ジョン・ピールは数々の無名のアーティストを誰よりも紹介し、サポートしてきたとされている。しかし、本人はあっさりとそれを否定している。「売れたアーティストもいるし、売れなかったアーティストもいる。だからぼくは何もしていない。アーチストがよかった、頑張っただけだ」。泣ける。あのほんわかしたカントリー・ブルースのテーマ・ソングや、人なつっこそうなジョン・ピールのリヴァプール訛りの声がもう聞けないのは残念だけど、グラスンヴェリー・フェスティバルの新しいアーティスト用のステージ、ニュー・テントはこれからジョン・ピール・テントと呼ばれることになったのだそうだ。ジョンはいつまでもぼくたちのそばにいる。ぼくたちが音楽を愛する限り。
15年前くらいからジョンの価値がなくなったと書いたけど、その理由は「商業主義、金儲け主義の人間が身近に寄ってくることを嫌ったから」だと思う。ぼくにもそういうところがあって、そのせいで音楽業界と距離を置いてしまう。そうしないと、いつまでも音楽を好きでいられない、仕事は少なくなってもいい、ぼくは音楽のそばにいたいだけなのだ。レコード屋さんに行って、面白そうなCDを買って家に帰って聴く。それだけで幸福なのだ。ジョン・ピールもそうだったと思う。グラストンヴェリーのバックステージで孫か子供を横につけて新聞を読んでいる彼の姿を見て、ぼくもそうありたいと思っていた。日本でも誰かジョン・ピールみたいな人が出てきたらいいのに。がんばれ、ジョン・ピールは戦ったよ。

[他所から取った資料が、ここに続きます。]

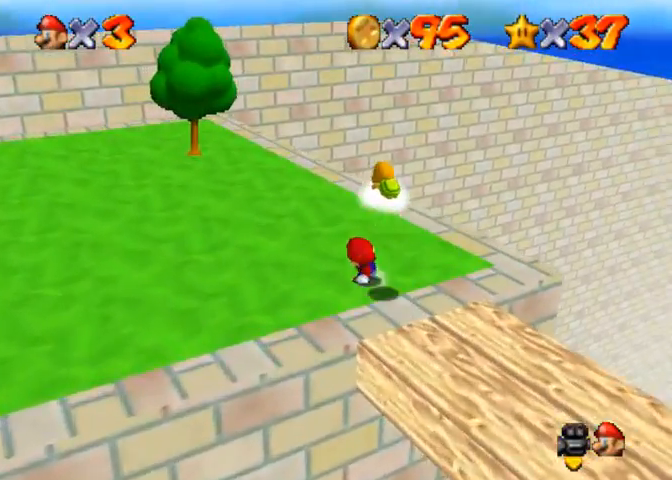
{"buttons": ["CROSS"], "left_stick": "up-left", "right_stick": "center", "events": [[133, "CROSS", "up"], [133, "left_stick", "up"], [267, "right_stick", "down-left"], [433, "left_stick", "up-left"], [500, "CROSS", "down"], [500, "right_stick", "center"]]}
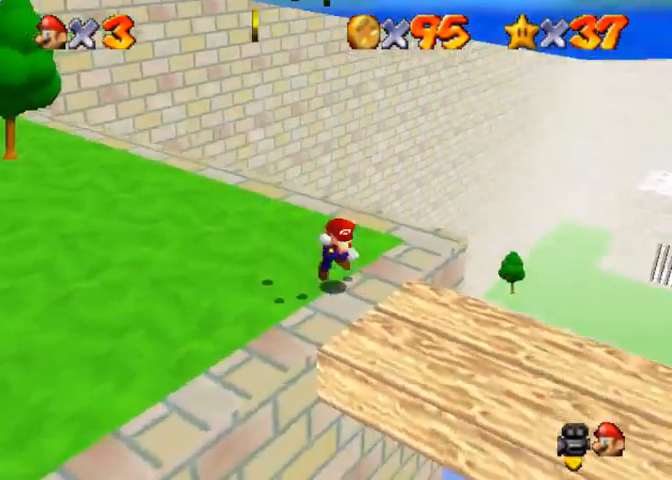
{"buttons": [], "left_stick": "center", "right_stick": "down-left", "events": [[167, "CROSS", "up"], [200, "right_stick", "down"], [267, "right_stick", "down-left"], [300, "left_stick", "down"], [367, "R1", "down"], [433, "left_stick", "center"], [500, "R1", "up"]]}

ロッド・スチュアートのバックで楽しそうにマンドリンを弾くジョン・ピールの写真を見たことがある、今頃天国でいろんな人とセッションしてるのかな。ださいなこの書き方、でもジョン・ピールにはそうあってほしいと本当に心から願う。
BBC TVの音楽番組『トップ・オブ・ザ・ポップス』の司会をたまにジョン・ピールがやることがあったのだけど、その時はどんなトップ・オブ・ザ・ポップスよりも良かった。ぼくの一番好きなバンド、シアター・オブ・ヘイトもあなたがいなければトップ・オブ・ザ・ポップスになんか絶対でれなかった。そして貴重なシアター・オブ・ヘイトの映像が今残っている。ありがとう。
最後にジョン・ピール・セッションについても一言。イギリスのラジオ局では、新人バンドにレコーディング・スタジオを貸してくれたりする。売れてないインディ・バンドにとってはこれがいいデモ・テープ作りや、ホンチャンのレコーディングのプリ・プロ(注:プリ・プロダクションの略。レコーディング前の最終調整のこと)として重宝されていた。そういうのが今ジョン・ピール・セッションとしてリリースされているのだ、けっして一発取りのライヴではない(そういうのもあるけど)。CDになる前の、荒削りだけど加工されていない〈アーティストそのまま〉の姿をとらえたいい音源がたくさんあったるするのだ。